Key Takeaways
- SG&A covers non-production operating expenses.
- Includes selling, general, and administrative costs.
- Impacts operational efficiency and profitability.
- Reported below COGS on income statement.
What is Selling, General, & Administrative Expense (SG&A)?
Selling, General, & Administrative Expense (SG&A) represents the operating costs a company incurs to promote, sell, and deliver products or services, along with managing daily operations. Unlike direct production costs such as cost of goods sold, SG&A includes expenses related to marketing, salaries, rent, and corporate functions under generally accepted accounting principles (GAAP).
These expenses are critical in evaluating a firm's operational efficiency and appear on the income statement below gross profit, impacting overall profitability and cash flow management.
Key Characteristics
SG&A encompasses diverse expenses essential for running a business beyond production costs. Key characteristics include:
- Selling Expenses: Costs tied to sales generation like advertising, sales commissions, marketing, and shipping.
- General Expenses: Overhead such as rent, utilities, insurance, and office supplies necessary for maintaining operations.
- Administrative Expenses: Expenses for executive management, legal and accounting fees, human resources, and IT support.
- Variable vs Fixed: Selling costs often vary with revenue, while general and administrative tend to be more fixed.
- Impact on Profitability: Effective SG&A control supports margin improvement and operational scaling.
How It Works
SG&A expenses are tracked and reported as a single line item or broken down on the income statement, helping you analyze cost structure and operational efficiency. Companies often use data analytics to monitor SG&A trends and identify opportunities for cost reduction, such as automating administrative tasks or outsourcing non-core functions.

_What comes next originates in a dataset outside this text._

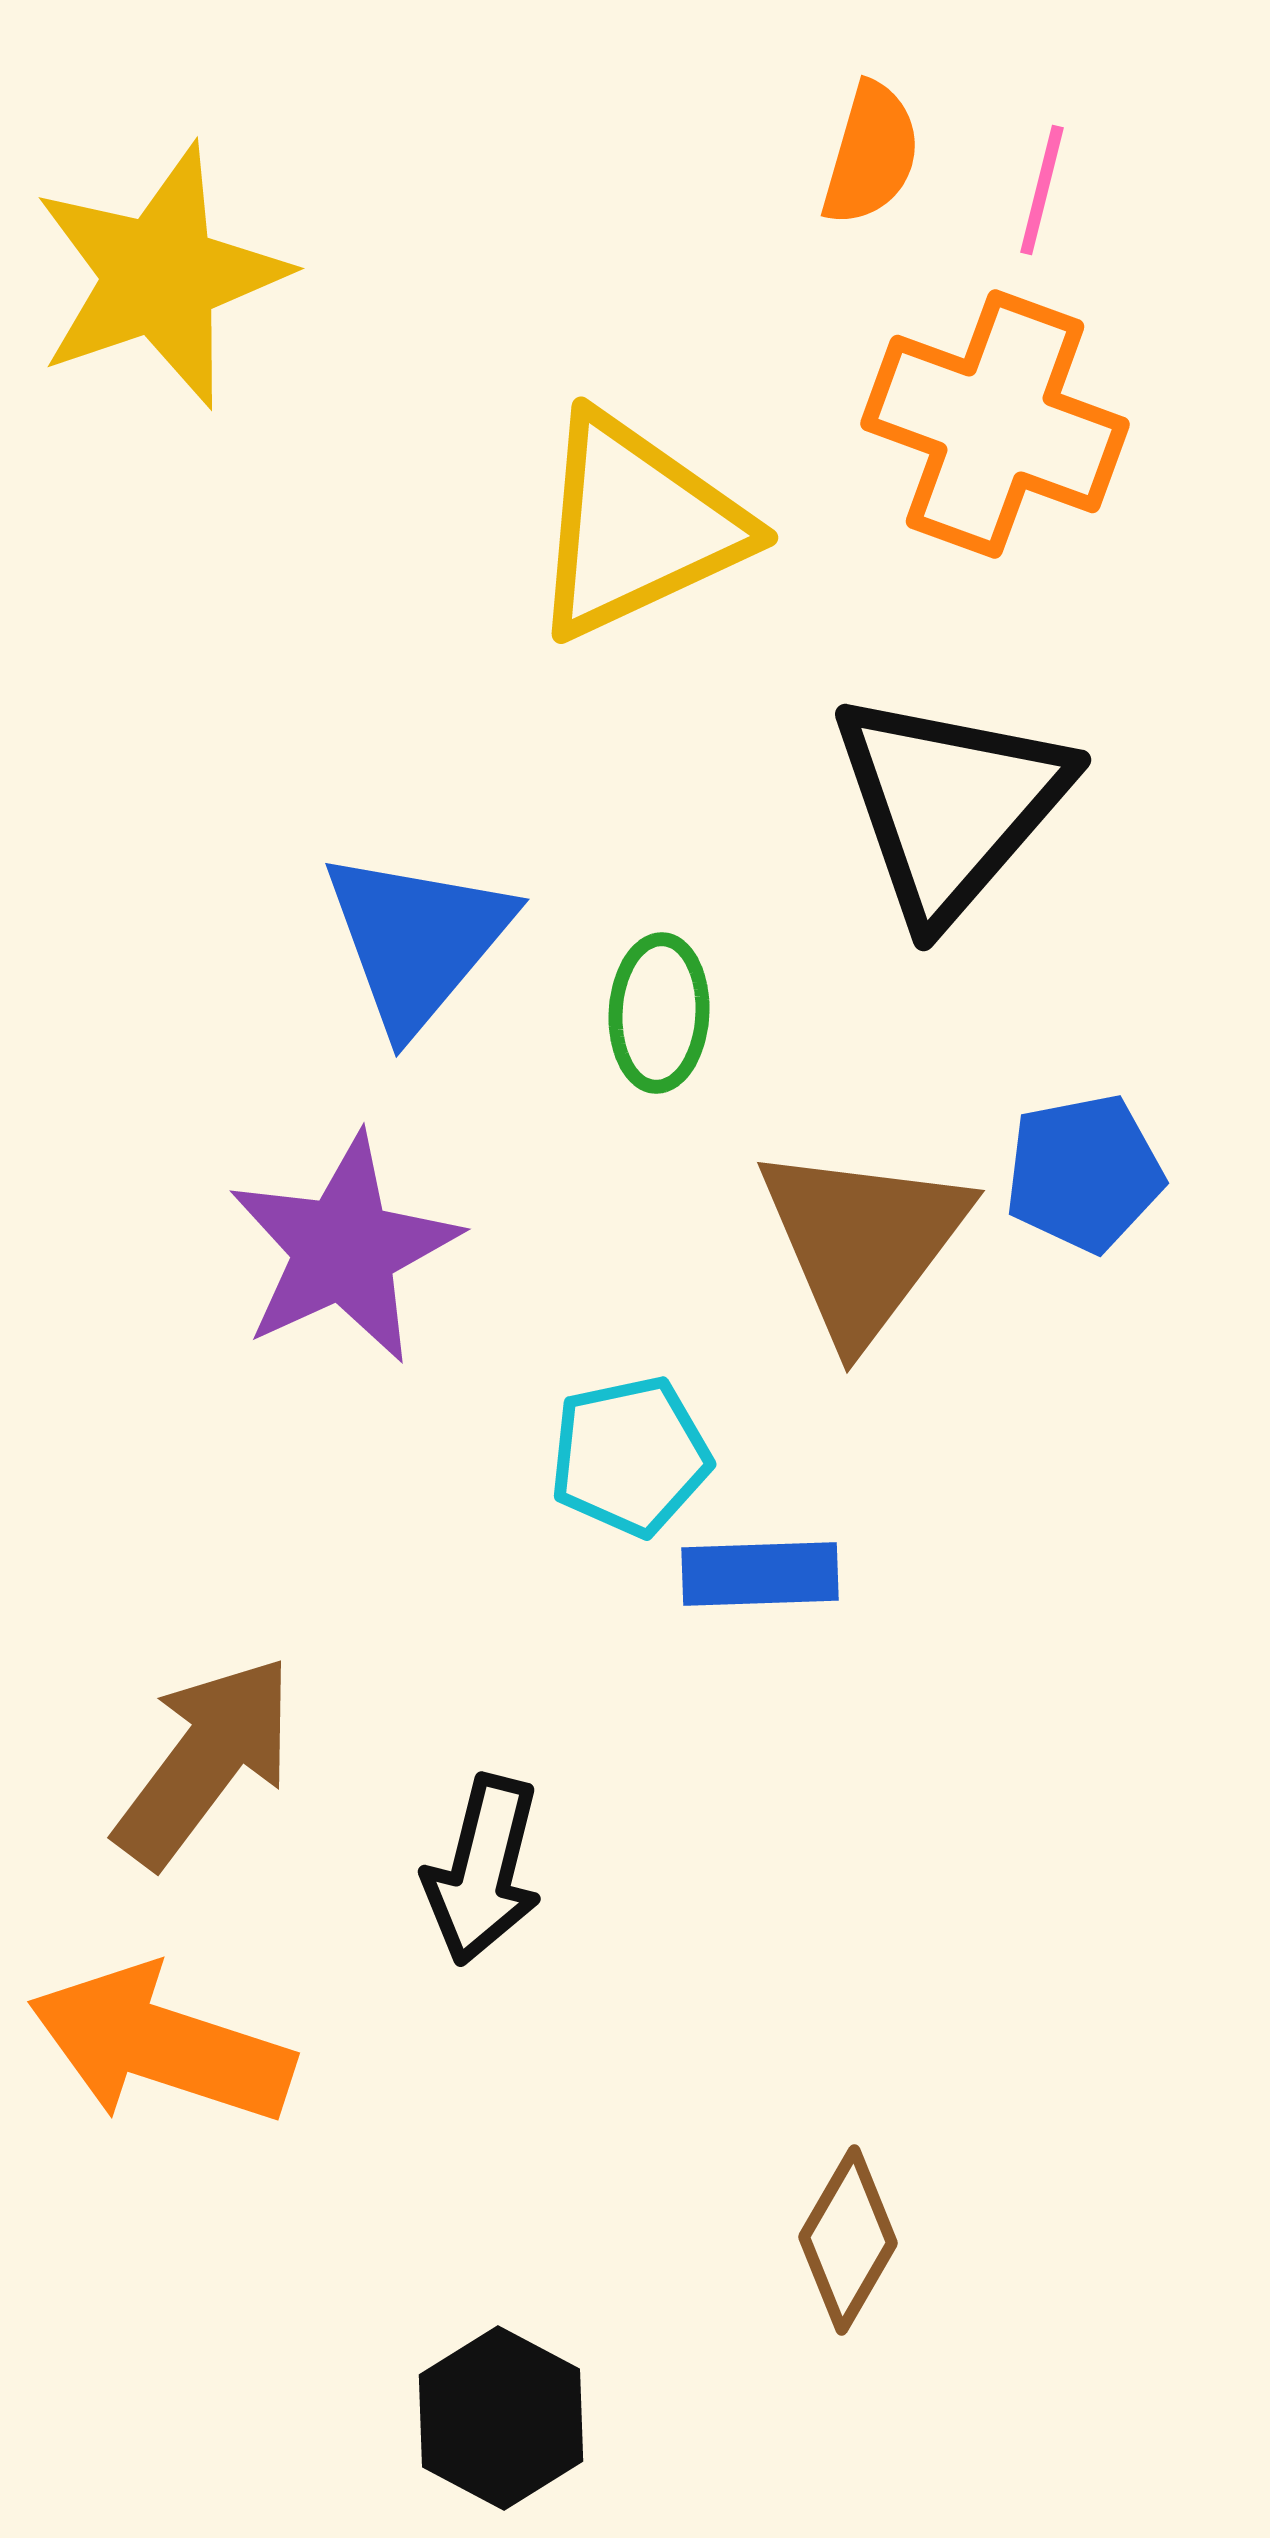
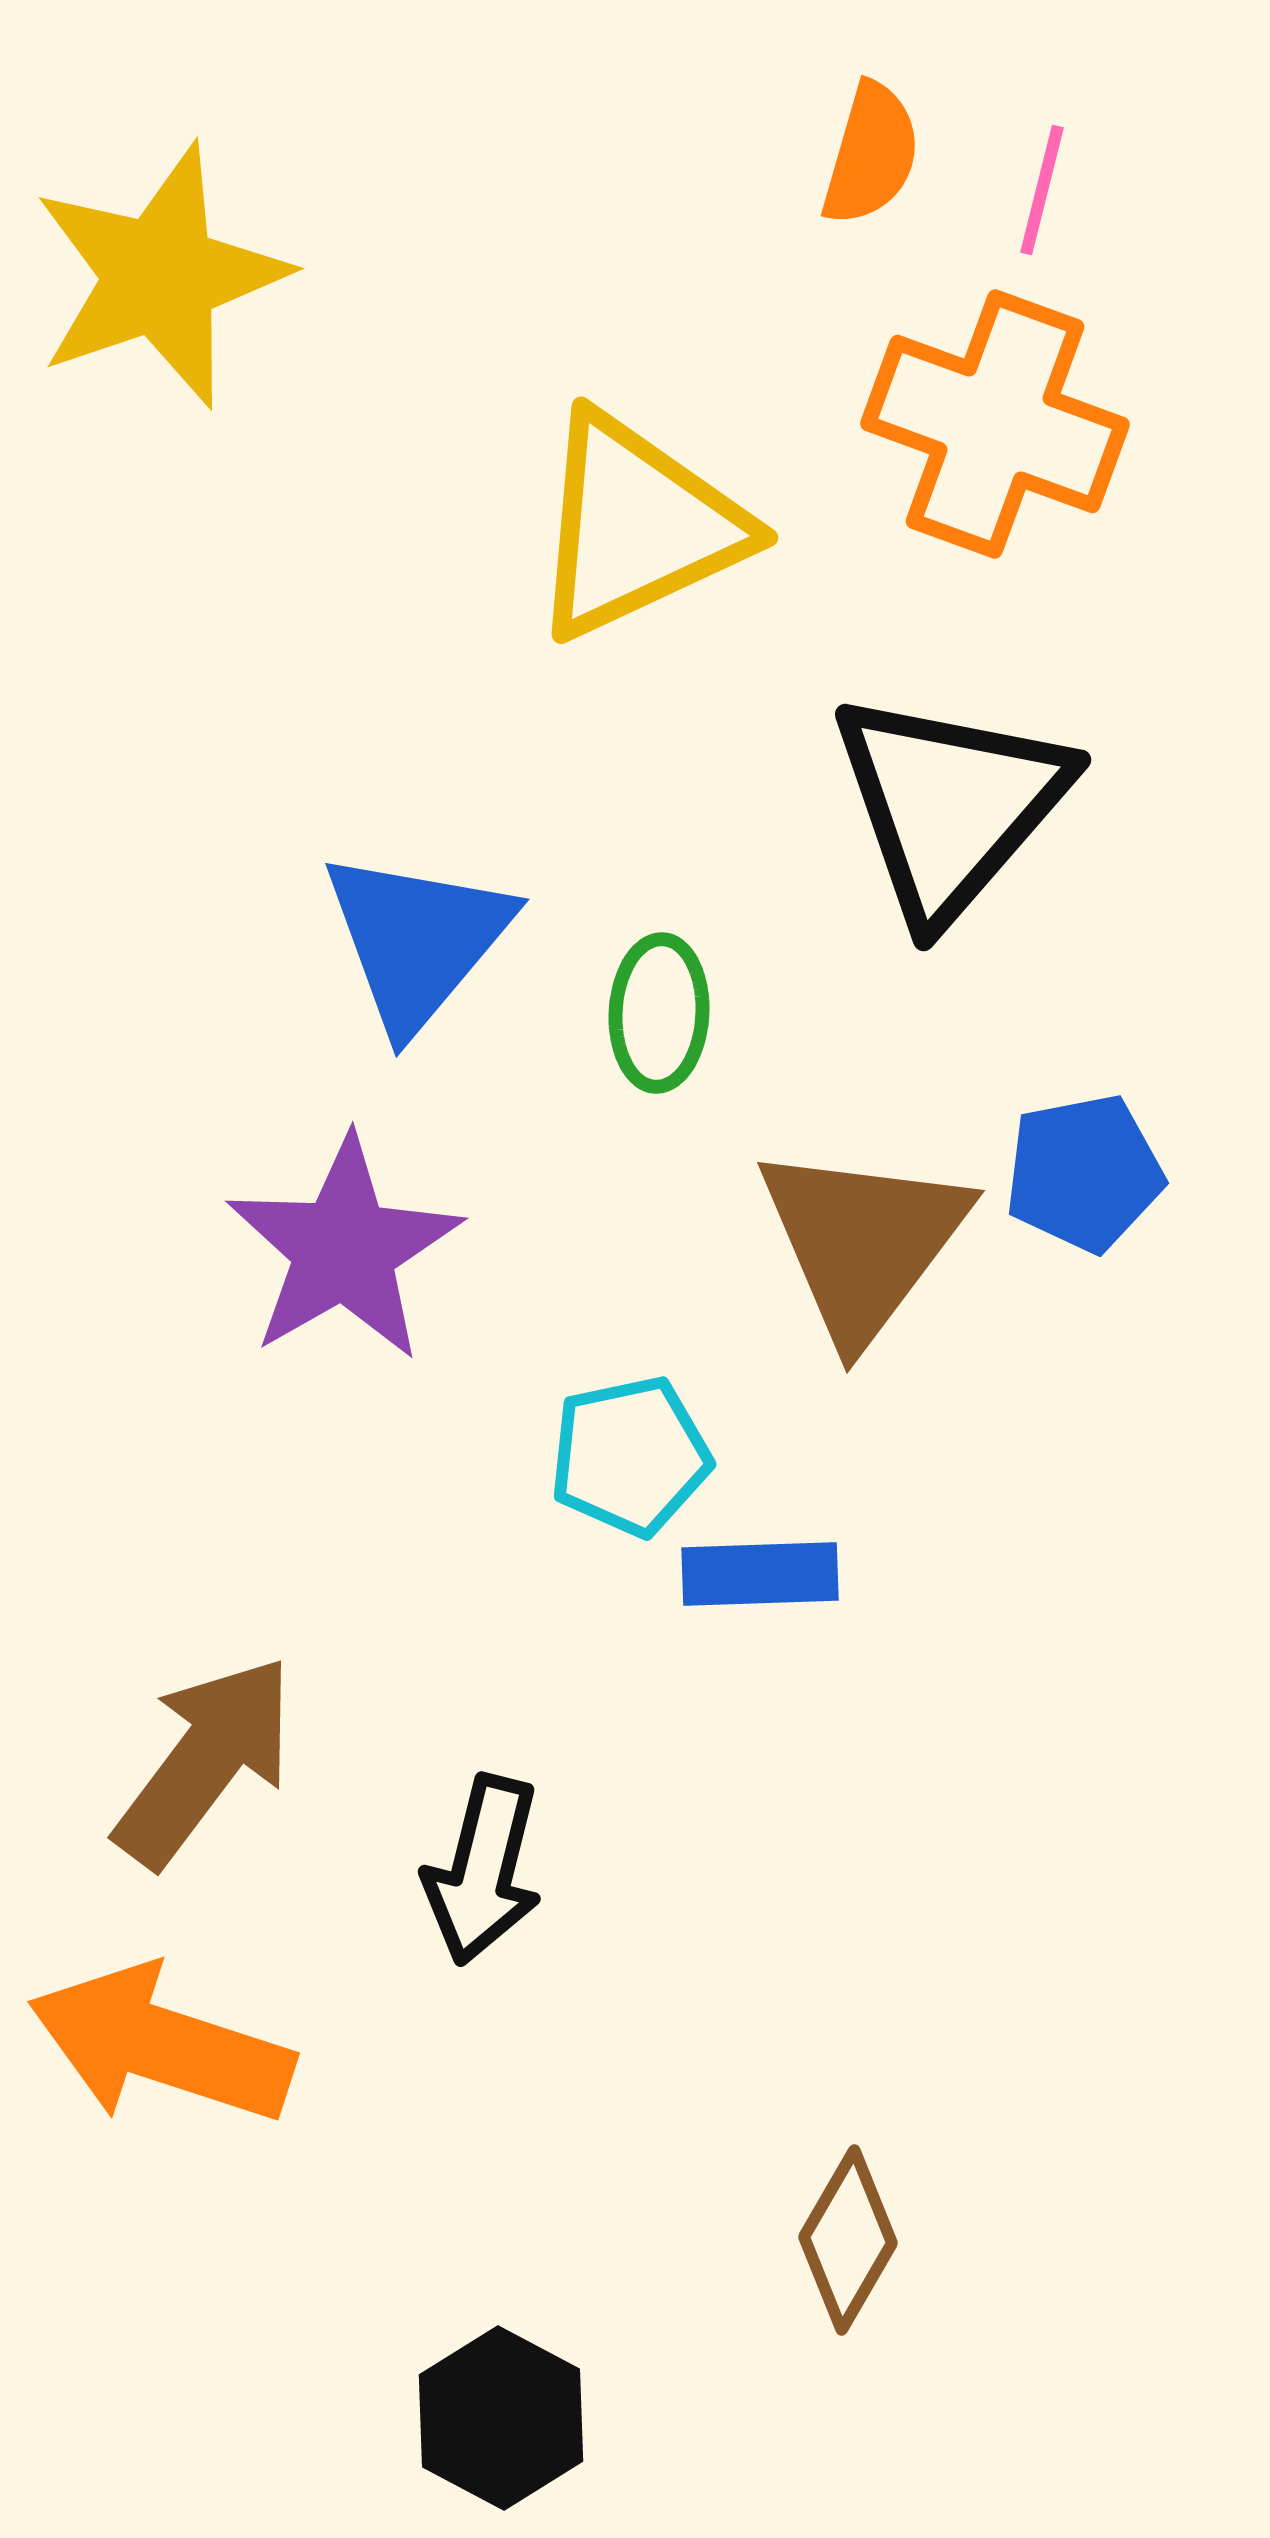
purple star: rotated 5 degrees counterclockwise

Managing SG&A involves budgeting these expenses relative to revenue to maintain a healthy SG&A-to-sales ratio. For example, technology firms like Microsoft typically have higher SG&A due to substantial sales, marketing, and IT infrastructure costs compared to manufacturers.
Examples and Use Cases
Understanding SG&A can help you evaluate how companies allocate resources to grow and operate efficiently. Some practical examples include:
- Retail: Costco allocates significant SG&A to employee salaries, facility maintenance, and marketing campaigns to enhance customer experience.
- Technology: Microsoft invests heavily in administrative support and sales teams, reflecting in its SG&A expenses.
- Online Retail: Amazon reports SG&A including payroll, facilities, and corporate services, crucial for its expansive operations and logistics.
Important Considerations
When analyzing SG&A, consider that high expenses may signal growth investments or inefficiencies, so benchmarking against peers and revenue is essential. You should also be aware that some costs classified as SG&A can shift depending on accounting practices, such as sales commissions sometimes moving to cost of goods sold.
Effective SG&A management requires ongoing review, leveraging tools like zero-based budgeting or shared service centers, and understanding the role of C-suite leadership in controlling these expenses to safeguard profitability.
Final Words
SG&A expenses directly affect your company’s profitability by influencing operational efficiency beyond production costs. Regularly reviewing and benchmarking these expenses against industry standards can help identify cost-saving opportunities and improve overall financial health.
Frequently Asked Questions
SG&A refers to the operating expenses a company incurs to promote, sell, deliver products or services, and manage daily operations, excluding direct production costs like cost of goods sold and research & development.
Selling expenses include costs directly or indirectly tied to generating sales, such as advertising, marketing, sales commissions, sales staff salaries, travel, and product shipping.
General expenses cover overhead costs essential for basic operations like rent, utilities, insurance, office supplies, equipment, and facilities maintenance, which are mostly fixed and not directly linked to sales.
Administrative expenses include costs for management and support functions such as executive salaries, HR services, accounting and legal fees, IT infrastructure, and professional consulting.
SG&A impacts profitability and the break-even point, and since companies can control these costs through budgeting or outsourcing, analyzing SG&A helps measure operational efficiency and optimize scalability.
SG&A is shown below the cost of goods sold on the income statement, either as a single line item or broken down, and it is deducted from gross profit to calculate operating income.
Yes, certain SG&A items like sales commissions may be shifted to cost of goods sold if they are directly traceable to sales, reflecting their variable nature connected to revenue generation.
Retail companies often have significant selling expenses such as advertising and commissions, tech firms usually have higher SG&A due to sales, marketing, and IT costs, while manufacturers typically maintain lower SG&A levels.